Step 2: Make It Theirs
With the device turned on, it’s time to set it up just for your kiddo. Your child has likely gotten this device as the result of an AAC Evaluation. That evaluation will have important recommendations to help guide you in setting up their new AAC device. You’ll find recommendations for which language system (the specific words and symbols your child will use), which vocabulary (how many buttons are on each page), and access method (this is how your child will interact with their device to communicate, whether it’s with their fingers, their eyes, or a switch). If you’re not sure or don’t have the evaluation handy, your best bet is to reach out to your child’s speech therapist or AAC Evaluator. They’ll have all the info you need, and they’ll likely be just as excited as you are to get set up! Next, it’s time to find the right voice. There will be lots of options based on age, gender, language, and country – try and find one that sounds similar to your child’s speech, and if they can help pick out their own voice, even better! Once you’re finished, you can use the flash drive from the box to back up everything you’ve done, and the manual can help you do it.

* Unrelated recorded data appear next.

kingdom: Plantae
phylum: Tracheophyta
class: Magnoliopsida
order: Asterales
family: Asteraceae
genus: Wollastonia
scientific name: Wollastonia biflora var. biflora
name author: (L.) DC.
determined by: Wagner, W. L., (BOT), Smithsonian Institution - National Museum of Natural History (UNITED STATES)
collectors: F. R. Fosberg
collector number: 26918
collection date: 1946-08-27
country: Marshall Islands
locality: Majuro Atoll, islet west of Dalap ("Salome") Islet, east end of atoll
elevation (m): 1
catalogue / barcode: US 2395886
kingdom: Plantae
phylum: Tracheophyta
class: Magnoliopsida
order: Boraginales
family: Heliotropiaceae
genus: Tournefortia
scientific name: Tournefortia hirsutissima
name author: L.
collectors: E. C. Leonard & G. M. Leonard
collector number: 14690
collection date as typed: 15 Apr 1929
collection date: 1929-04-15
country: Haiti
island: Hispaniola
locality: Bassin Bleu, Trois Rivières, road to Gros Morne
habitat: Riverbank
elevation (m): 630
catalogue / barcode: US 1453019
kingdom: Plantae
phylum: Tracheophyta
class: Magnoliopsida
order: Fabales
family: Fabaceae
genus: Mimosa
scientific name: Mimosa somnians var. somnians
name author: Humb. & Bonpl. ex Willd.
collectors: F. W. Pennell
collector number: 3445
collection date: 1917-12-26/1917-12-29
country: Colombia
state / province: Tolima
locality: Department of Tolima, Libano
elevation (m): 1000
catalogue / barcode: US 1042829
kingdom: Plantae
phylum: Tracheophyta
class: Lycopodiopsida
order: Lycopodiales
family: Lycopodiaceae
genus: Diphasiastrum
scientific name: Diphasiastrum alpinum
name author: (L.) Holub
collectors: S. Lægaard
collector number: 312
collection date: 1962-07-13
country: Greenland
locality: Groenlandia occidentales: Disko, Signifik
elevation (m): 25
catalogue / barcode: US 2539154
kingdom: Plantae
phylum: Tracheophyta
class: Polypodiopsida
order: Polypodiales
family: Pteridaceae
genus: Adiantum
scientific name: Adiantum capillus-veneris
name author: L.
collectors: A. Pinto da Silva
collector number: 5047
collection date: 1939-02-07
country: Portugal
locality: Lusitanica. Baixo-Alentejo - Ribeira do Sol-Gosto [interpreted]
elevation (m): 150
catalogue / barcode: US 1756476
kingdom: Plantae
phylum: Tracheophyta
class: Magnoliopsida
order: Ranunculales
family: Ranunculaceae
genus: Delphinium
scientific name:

Step 3: It’s Always Time to Talk
Your child’s device is all set up. Now it’s time to start using it! There are two important things to keep in mind, and they’re both pretty simple. First, have the device out. It might sound simple, but all too often AAC devices get saved for “speech time.” Well, when it comes to AAC, it’s always speech time! Have the device out and use it during meal times, while you’re getting ready, while you’re hanging out and watching a movie, while you’re playing, while you’re at the store, and any other time you’d like to hear your child’s voice. The second thing to keep in mind is this - you’ve got to use it, too. Kiddos using AAC learn how to communicate the same way everyone else does – by watching, listening, and trying it out themselves. If it’s time for a snack, use the device to say, “Let’s eat,” and offer a favorite food. If you’re heading out for a drive, say “Go out,” and it’s out the door. Your kiddo will see and hear the words on their device, then see what happens after, and they’ll start to tie it all together. And when they start using their device to say a word or two on their own, you can show you heard them and respond with three or four words back to show what’s possible. Just remember – it’s always time to talk!
Step 4: There’s Always More To Learn
Last but not least, remember this: our work is never done. There will always be a new word to learn, a new communication partner to talk to, and a new activity to talk about. Check out the lessons and activities here on the AAC Language Lab, and look for webinars and trainings on the website for your child’s device. There’s plenty to learn about core words, Aided Language Input, expanding, and lots of other strategies. No matter what, have fun, keep learning, and keep on talking!